LDA pseudopotentials for valence electrons 4s2 4p2 of Ge, 3s2 3p2—Si and 1s1—H were employed, respectively. The calculations were done using a double-zeta basis size, i.e. two basis functions for each numerical atomic orbital, with a 150 Ry mesh cut-off, a limit of 50 steps for self-consistent field loop with a convergence tolerance of 10–3 for the elements of the density matrix and 10–4 for the elements of the Hamiltonian matrix. The convergence criteria refer to the simultaneous self-consistency of the density matrix and the Hamiltonian matrix. The self-consistency of the density/Hamiltonian matrix is achieved when the maximum difference between the output and the input on each element of the density/Hamiltonian matrix in a SCF loop is smaller than the respective tolerance. The passivation of NC surface is mandatory for excluding surface localized states, but also to ensure the convergence of the DFT-SIESTA computation. According to folding zone theory, for NCs the calculations are done in Γ point, only.

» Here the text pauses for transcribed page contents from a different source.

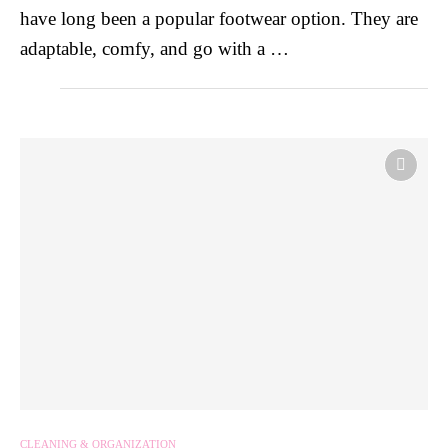
have long been a popular footwear option. They are
adaptable, comfy, and go with a …
CLEANING & ORGANIZATION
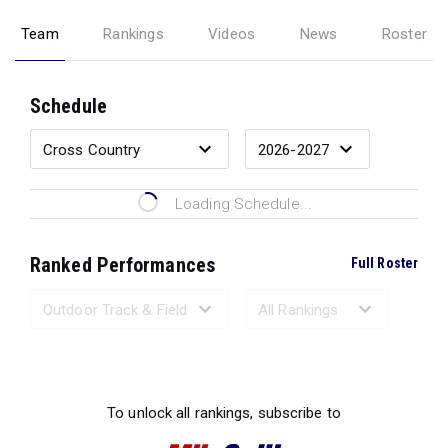
Team
Rankings
Videos
News
Roster
Schedule
Loading Schedule...
Ranked Performances
Full Roster
Loading Ranked Performances...
To unlock all rankings, subscribe to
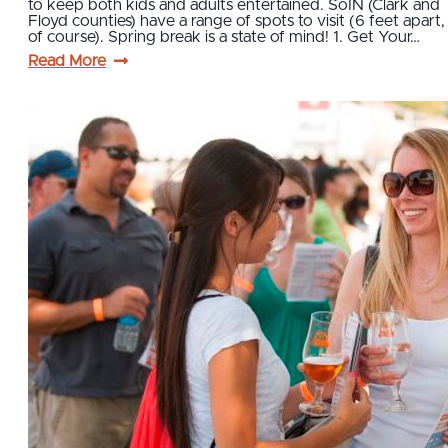
to keep both kids and adults entertained. SoIN (Clark and
Floyd counties) have a range of spots to visit (6 feet apart,
of course). Spring break is a state of mind! 1. Get Your…
Read More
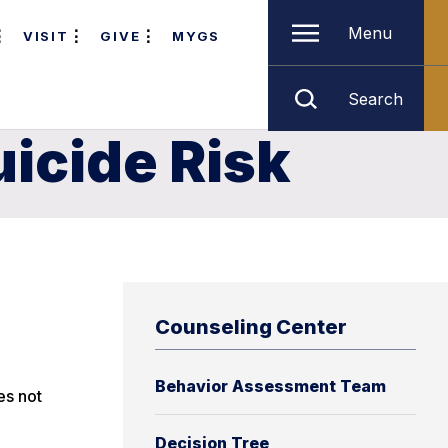
Menu
VISIT
GIVE
MYGS
Search
icide Risk
Counseling Center
Behavior Assessment Team
es not
Decision Tree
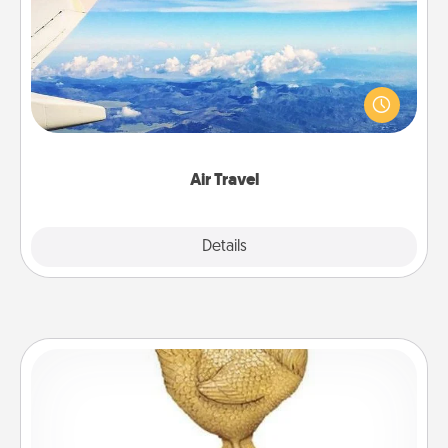
Keep an eye on your preferred airline’s specials
throughout the year (this page from Southwest, for
example) and surprise your loved one with a trip to
somewhere new!
Air Travel
Explore
Details
Close
Custom Trophy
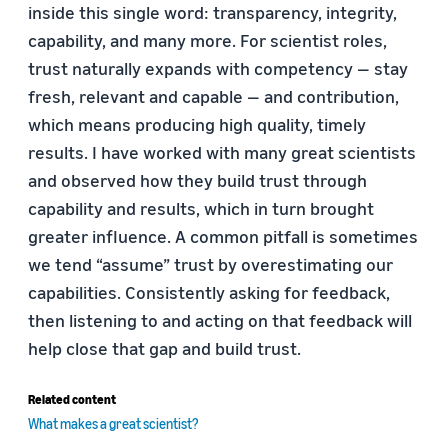
inside this single word: transparency, integrity,
capability, and many more. For scientist roles,
trust naturally expands with competency — stay
fresh, relevant and capable — and contribution,
which means producing high quality, timely
results. I have worked with many great scientists
and observed how they build trust through
capability and results, which in turn brought
greater influence. A common pitfall is sometimes
we tend “assume” trust by overestimating our
capabilities. Consistently asking for feedback,
then listening to and acting on that feedback will
help close that gap and build trust.
Related content
What makes a great scientist?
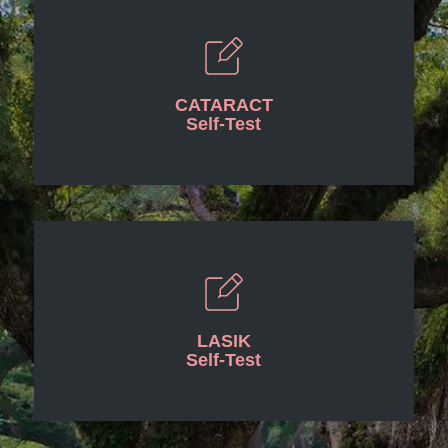
CATARACT
Self-Test
LASIK
Self-Test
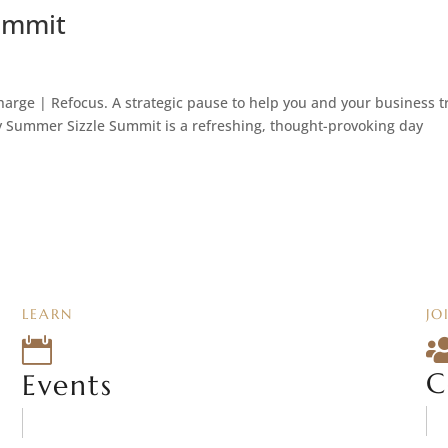
ummit
ge | Refocus. A strategic pause to help you and your business t
 Summer Sizzle Summit is a refreshing, thought-provoking day
LEARN
JO

C
Events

Total energy was computed by diagonalization of the effective Kohn–Sham Hamiltonian, for 300 K electronic temperature of the occupation function (Fermi–Dirac distribution). For geometrical relaxation of NCs, we employed the conjugate gradient method with a maximum atomic displacement of 0.1 Å and the stop criteria of either 50 relaxation steps or a force tolerance of 0.1 eV/Å. DOS was calculated for each NC, per unit energy and per unit volume, ignoring electronic spin, as $$g\left(E\right)=\sum _{i}\delta \left({\varepsilon }_{i}-E\right)$$, where $${\varepsilon }_{i}$$ are the eigenvalues of the effective Kohn–Sham Hamiltonian, in the range between − 15 eV and 10 eV using 1000 points, with a broadening of 0.150 meV. The set of eigenvalues yields the energy gap as the difference of the two eigenvalues adjacent to the Fermi level.